Only the lines below from the one with "freedom from doubt" through the one with "Los Angeles Police Department" are to be written out, exactly and without any images.
- - -
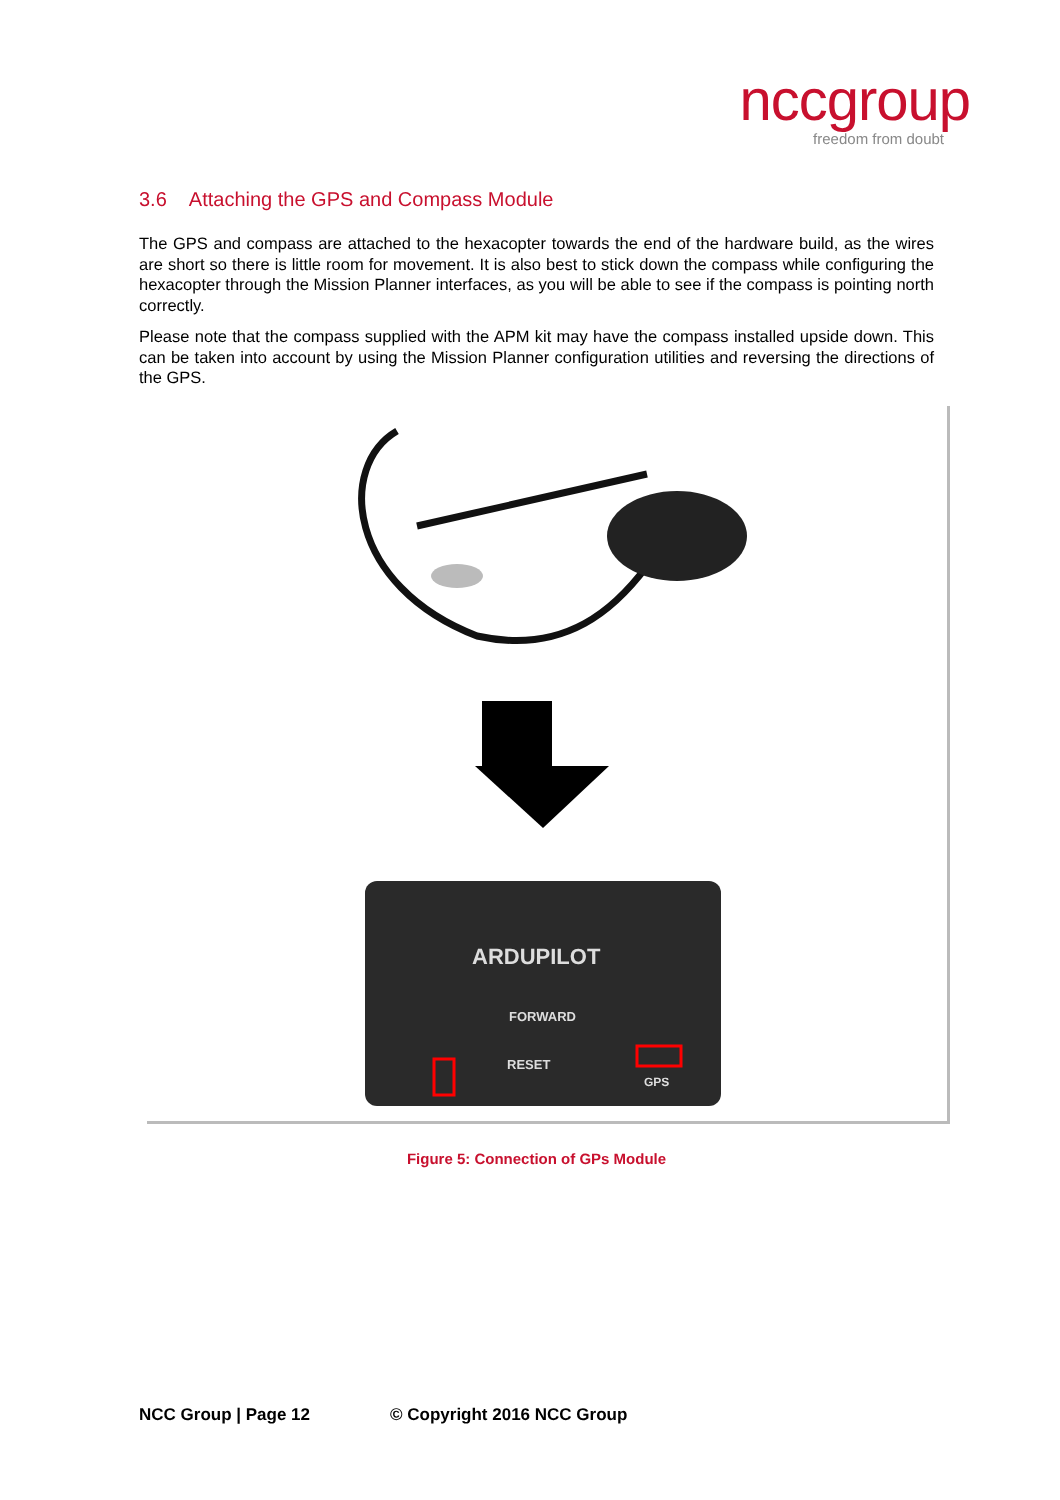nccgroup
freedom from doubt
3.6 Attaching the GPS and Compass Module
The GPS and compass are attached to the hexacopter towards the end of the hardware build, as the wires are short so there is little room for movement. It is also best to stick down the compass while configuring the hexacopter through the Mission Planner interfaces, as you will be able to see if the compass is pointing north correctly.
Please note that the compass supplied with the APM kit may have the compass installed upside down. This can be taken into account by using the Mission Planner configuration utilities and reversing the directions of the GPS.
ARDUPILOT
FORWARD
RESET
GPS
Figure 5: Connection of GPs Module
NCC Group | Page 12 © Copyright 2016 NCC Group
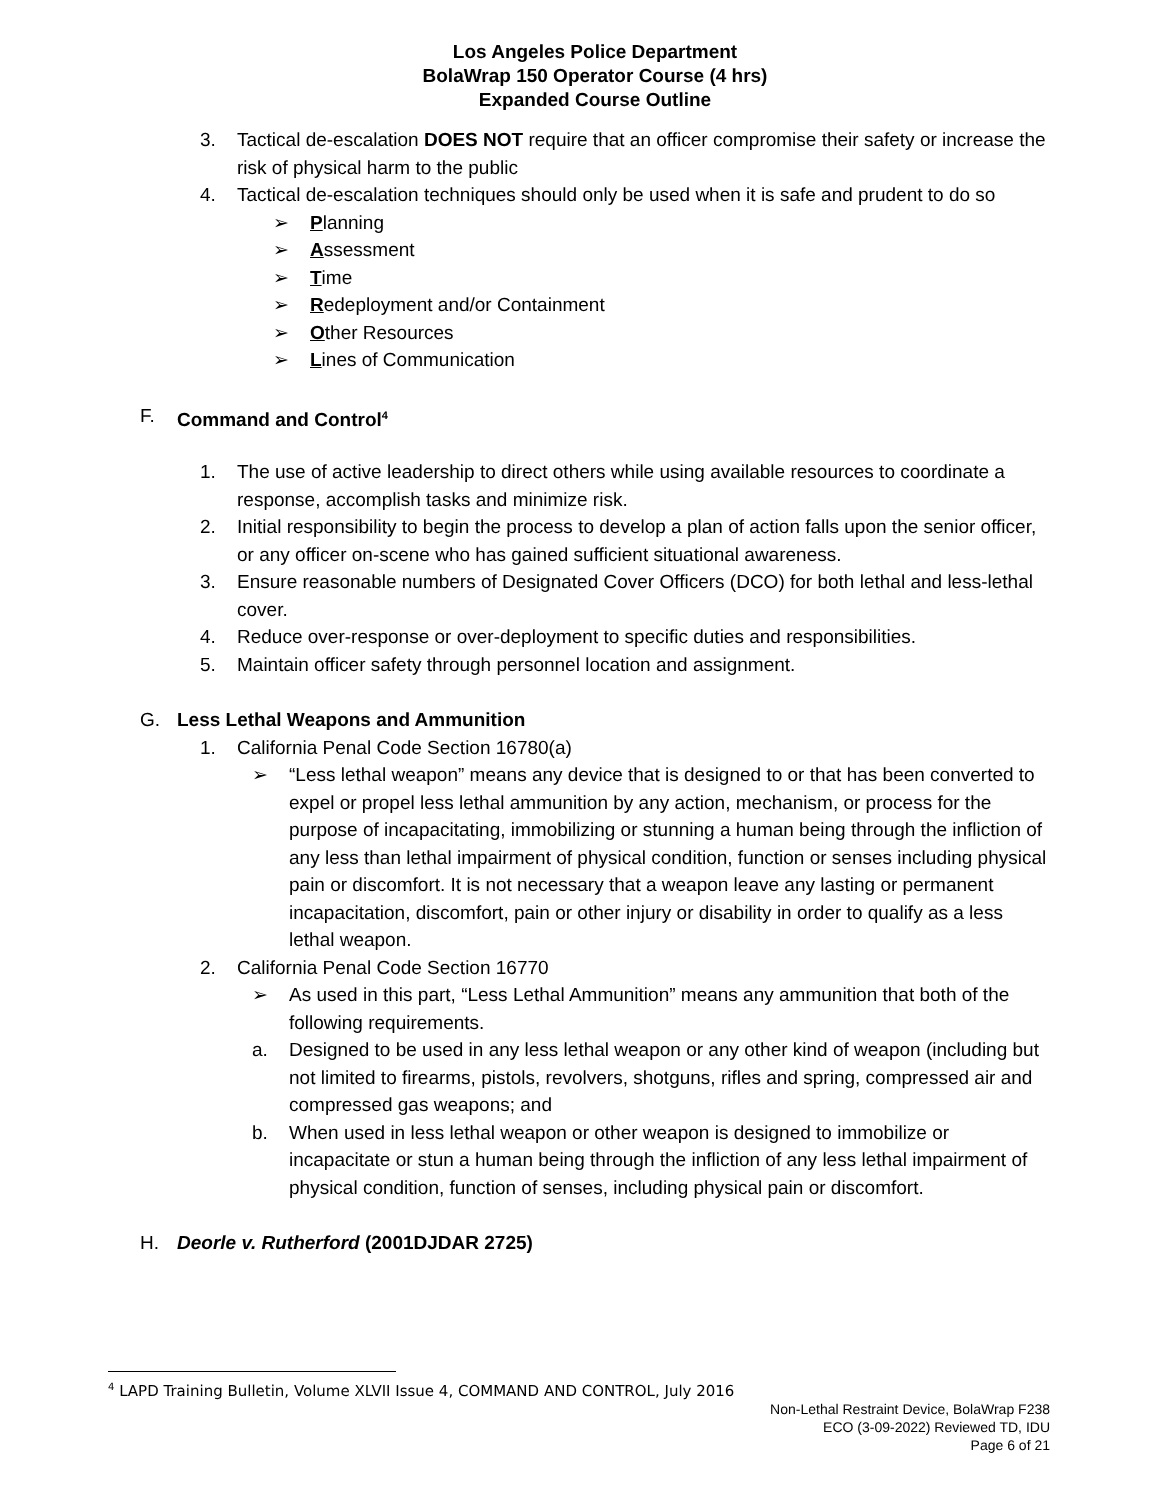Los Angeles Police Department
BolaWrap 150 Operator Course (4 hrs)
Expanded Course Outline
3. Tactical de-escalation DOES NOT require that an officer compromise their safety or increase the risk of physical harm to the public
4. Tactical de-escalation techniques should only be used when it is safe and prudent to do so
➢ Planning
➢ Assessment
➢ Time
➢ Redeployment and/or Containment
➢ Other Resources
➢ Lines of Communication
F. Command and Control<sup>4</sup>
1. The use of active leadership to direct others while using available resources to coordinate a response, accomplish tasks and minimize risk.
2. Initial responsibility to begin the process to develop a plan of action falls upon the senior officer, or any officer on-scene who has gained sufficient situational awareness.
3. Ensure reasonable numbers of Designated Cover Officers (DCO) for both lethal and less-lethal cover.
4. Reduce over-response or over-deployment to specific duties and responsibilities.
5. Maintain officer safety through personnel location and assignment.
G. Less Lethal Weapons and Ammunition
1. California Penal Code Section 16780(a)
➢ “Less lethal weapon” means any device that is designed to or that has been converted to expel or propel less lethal ammunition by any action, mechanism, or process for the purpose of incapacitating, immobilizing or stunning a human being through the infliction of any less than lethal impairment of physical condition, function or senses including physical pain or discomfort. It is not necessary that a weapon leave any lasting or permanent incapacitation, discomfort, pain or other injury or disability in order to qualify as a less lethal weapon.
2. California Penal Code Section 16770
➢ As used in this part, “Less Lethal Ammunition” means any ammunition that both of the following requirements.
a. Designed to be used in any less lethal weapon or any other kind of weapon (including but not limited to firearms, pistols, revolvers, shotguns, rifles and spring, compressed air and compressed gas weapons; and
b. When used in less lethal weapon or other weapon is designed to immobilize or incapacitate or stun a human being through the infliction of any less lethal impairment of physical condition, function of senses, including physical pain or discomfort.
H. Deorle v. Rutherford (2001DJDAR 2725)
<sup>4</sup> LAPD Training Bulletin, Volume XLVII Issue 4, COMMAND AND CONTROL, July 2016
Non-Lethal Restraint Device, BolaWrap F238
ECO (3-09-2022) Reviewed TD, IDU
Page 6 of 21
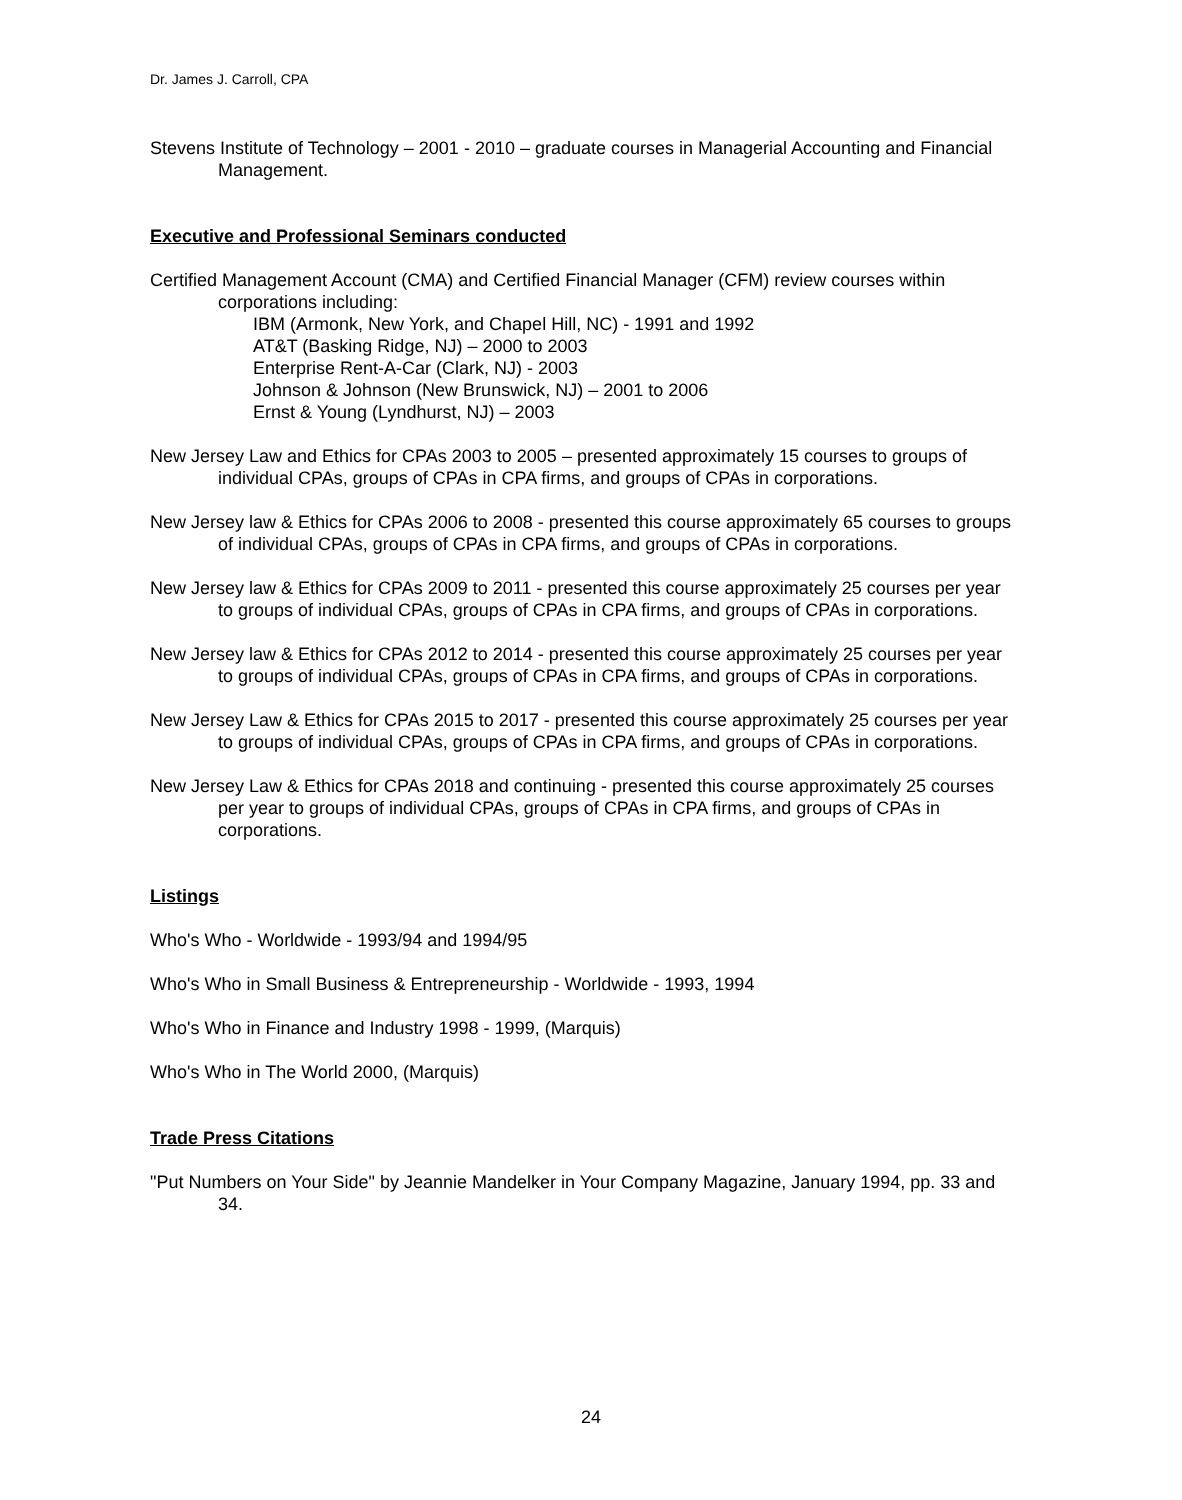Dr. James J. Carroll, CPA
Stevens Institute of Technology – 2001 - 2010 – graduate courses in Managerial Accounting and Financial Management.
Executive and Professional Seminars conducted
Certified Management Account (CMA) and Certified Financial Manager (CFM) review courses within corporations including:
IBM (Armonk, New York, and Chapel Hill, NC) - 1991 and 1992
AT&T (Basking Ridge, NJ) – 2000 to 2003
Enterprise Rent-A-Car (Clark, NJ) - 2003
Johnson & Johnson (New Brunswick, NJ) – 2001 to 2006
Ernst & Young (Lyndhurst, NJ) – 2003
New Jersey Law and Ethics for CPAs 2003 to 2005 – presented approximately 15 courses to groups of individual CPAs, groups of CPAs in CPA firms, and groups of CPAs in corporations.
New Jersey law & Ethics for CPAs 2006 to 2008 - presented this course approximately 65 courses to groups of individual CPAs, groups of CPAs in CPA firms, and groups of CPAs in corporations.
New Jersey law & Ethics for CPAs 2009 to 2011 - presented this course approximately 25 courses per year to groups of individual CPAs, groups of CPAs in CPA firms, and groups of CPAs in corporations.
New Jersey law & Ethics for CPAs 2012 to 2014 - presented this course approximately 25 courses per year to groups of individual CPAs, groups of CPAs in CPA firms, and groups of CPAs in corporations.
New Jersey Law & Ethics for CPAs 2015 to 2017 - presented this course approximately 25 courses per year to groups of individual CPAs, groups of CPAs in CPA firms, and groups of CPAs in corporations.
New Jersey Law & Ethics for CPAs 2018 and continuing - presented this course approximately 25 courses per year to groups of individual CPAs, groups of CPAs in CPA firms, and groups of CPAs in corporations.
Listings
Who's Who - Worldwide - 1993/94 and 1994/95
Who's Who in Small Business & Entrepreneurship - Worldwide - 1993, 1994
Who's Who in Finance and Industry 1998 - 1999, (Marquis)
Who's Who in The World 2000, (Marquis)
Trade Press Citations
"Put Numbers on Your Side" by Jeannie Mandelker in Your Company Magazine, January 1994, pp. 33 and 34.
24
- - -
> _Solution to the problem_
freedom from doubt
3.6 Attaching the GPS and Compass Module
The GPS and compass are attached to the hexacopter towards the end of the hardware build, as the wires are short so there is little room for movement. It is also best to stick down the compass while configuring the hexacopter through the Mission Planner interfaces, as you will be able to see if the compass is pointing north correctly.
Please note that the compass supplied with the APM kit may have the compass installed upside down. This can be taken into account by using the Mission Planner configuration utilities and reversing the directions of the GPS.
ARDUPILOT
FORWARD
RESET
GPS
Figure 5: Connection of GPs Module
NCC Group | Page 12 © Copyright 2016 NCC Group
Los Angeles Police Department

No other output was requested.